We began with a ‘seeding’ exercise: a quick list of beach memories.
Next we did some sound scavenging: recording all the sounds that we heard over the space of a couple of minutes, including speech, (loud lady at the next table of the beach cafe was quoted extensively!) with an emphasis on capturing the quality of the sound in writing - phonetically or through onomatopoeic choices. Turns out that Brighton is very noisy.
This was followed by a curated beach museum where we each selected 3-4 ‘objects’ - (pebbles/shells/seaweed/driftwood/debris) and created a strange exhibition of imagined curiosities. Each object was given a title plaque and an imaginative, sometimes improbable history.

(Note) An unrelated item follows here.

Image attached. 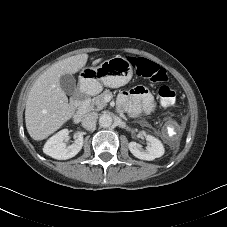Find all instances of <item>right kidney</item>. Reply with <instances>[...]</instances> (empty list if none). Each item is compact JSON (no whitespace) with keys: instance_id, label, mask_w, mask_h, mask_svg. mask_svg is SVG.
Segmentation results:
<instances>
[{"instance_id":"right-kidney-1","label":"right kidney","mask_w":227,"mask_h":227,"mask_svg":"<svg viewBox=\"0 0 227 227\" xmlns=\"http://www.w3.org/2000/svg\"><path fill=\"white\" fill-rule=\"evenodd\" d=\"M69 130L63 129L50 137L44 145L43 152L58 160H66L74 157L82 149L83 136L81 133L75 134L73 144L66 146L64 140L68 138Z\"/></svg>"}]
</instances>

Butcher catering pins were a useful prop for display in a collection that included such treasures as the rare and precious porous bone fragments of the splintosauraus; early Sussex invaders’ armour, Mesolithic thumb jewellery, a fragment of Circe’s tunic woven on her infamous loom, and Javan wood remains from the esteemed work of an eighteenth century Sussex craftsman.
For additional stimulus we read Australian poet Deb Westbury’s shells, published in the anthology Mouth to Mouth in 1990, which uses beach memories to explore ideas about aging before settling down for a longer session of using any 'finding/s' as a prompt for further writing.
Finally, after sharing some poignant writing that all seemed to explore childhood memories (though in very different ways), we did some ‘instant publishing’ by leaving poetry pebbles, containing a few words or lines of what we had written, for someone else to find later on the beach.